2- Kıble, önceleri Kabe’yken hicretten sonra Yahudileri çekebilmek için Kudüs’e çevrildiği ancak Yahudilerin bu değişiklik nedeniyle alay etmesinden dolayı kıblenin tekrar Kabe’ye çevrildiği doğru mu? 3- Hz. Muhammed’in sünnet olduğuna dair sağlam İslâmi kaynaklar var mı? (Yaşar Şan Hınıs)

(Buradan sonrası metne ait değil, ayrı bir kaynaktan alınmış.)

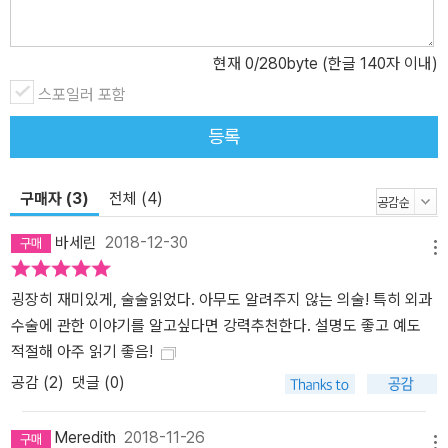
이소스 넘치는 글을 선보인다. 질식, 쇼크, 비만, 장루, 골절, 치루, 정
맥류, 복막염, 마취, 괴저, 거세, 폐암, 뇌졸중 등 갖가지 질병을 치료
하고자 했던 외과 의사들의 분투가 속도감 있게 전개되는 데다 수술
현재
0
/280byte (한글 140자 이내)
장면은 마치 영상을 보는 것처럼 생생하고, 몇몇 장은 추리소설을 연
스포일러 포함
상시키는 서스펜스를 담고 있기도 해서 책장이 빠르게 넘어간다. 또
등록
정확한 비유와 수술과 관련된 친절한 설명을 더해 독자들의 이해를
돕는다. 그리고 수술의 역사를 나열하는 데 그치지 않고 우리 몸이 어
떻게 기능하는지, 그리고 그 기능이 유지될 수 있도록 외과 의사가 하
구매자 (3)
전체 (4)
는 일은 무엇인지에 관한 내용도 포함하고 있어 우리 몸을 더 깊이 이
바세린
2018-12-30
해하는 기회도 마련해 준다. 고대 그리스 시대부터 마취도 없이 팔다
메뉴
리를 절단하던 시대를 지나 최첨단 뇌 수술이 이루어지는 오늘날, 그
리고 먼 미래까지 수천 년을 아우르는 놀라운 이야기를 선보이는 이
굉장히 재미있게, 술술읽었다. 아무도 알려주지 않는 의술! 특히 외과
책은 때로는 독자를 움찔하게 하고 때로는 피식 웃게 만드는 입체적
수술에 관한 이야기를 알고싶다면 강력추천한다. 설명도 좋고 예도
이고 독특한 매력을 보여 주며 ‘의학의 역사’라는 분야에서도 이토록
적절해 아주 읽기 좋음!
흥미진진한 스토리텔링이 가능하다는 것을 증명해 낸다. 인간의 고통
공감 (
2
)
댓글 (0)
과 절망, 희망의 순간들을 더없이 인상적으로 보여 주는 역사 1651년
4월 5일, 통증이 극에 달해 도저히 견딜 수 없을 정도로 괴로워서 잠
Meredith
2018-11-26
메뉴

CEVAP: 1- Turan Dursun hayattayken onun tutarsız bir yazısına cevap vermiştim. Onun olayları nasıl istediği gibi çarpıtıp sunduğunu Gerçek Din Bu adlı iki ciltlik kitabımda açıkladım. Bu kitabım onun ölümünden sonra çıktı. 2- Kıble meselesi kısmen doğrudur ama bu Yahudileri İslâm’a çekmek amacıyla değil, ilahi dinlerin özde birliğini belirtmek amacıyla yapılmıştır. Fakat sonra namazda Kabe’ye dönülmesi emri gelmiştir. Bundan önce herhangi bir yöne dönülmesi hususunda bir emir veya hüküm yoktu. Peygamberimiz de diğer Araplar gibi geleneksel olarak Kabe’ye dönüp namaz kılardı. 3- Sünnet Hz. İbrahim dininden kalmadır. İbrahim’den bu yana bütün Kureyş kabilesi mensupları sünnet olurdu. Çünkü onlar kendilerini İbrahim dinine bağlı kabul ederlerdi. İbrahim’i kendi ataları bilirlerdi. Zira ataları İsmail, Hz. İbrahim’in oğluydu. Kureyş kabilesi de İsmail’den türemiştir. Hz. Peygamber de bir Kureyşli olarak sünnet olmuştur. Sünnet, İslâm’ın getirdiği bir uygulama değildir. İslâm’dan önce de vardı. İslâm’ın da onaylayıp devam ettirdiği bu gelenek, İslâm âleminde Müslümanlığın ayırıcı vasfı haline gelmiştir.
Cuma namazı 2 rekâttır
OKURUM Ahmet Işıldak cuma namazının kaç rekât olduğunu soruyor. Kendisine cevabım şudur: Cuma namazı sadece iki rekâttan ibarettir. Peygamberimiz, cuma namazını kılan için öğle namazı olmadığını buyurmuştur. Dileyen hutbeden önce iki rekât kılar. Bu, sünnettir. Yine dileyen cumanın farzından sonra da iki rekât kılar. Bu da sünnettir. Zuhr-i âhar diye bir namaz olmadığı gibi vaktin son sünneti, ilk sünneti diye bir şey de yoktur. Bu tabirler uydurmadır. Dileyen istediği kadar namaz kılabilir ama öyle uydurma niyetlerle değil. Sadece Allah rızası için namaz kılar. Farz, sünnet demeye de gerek yok.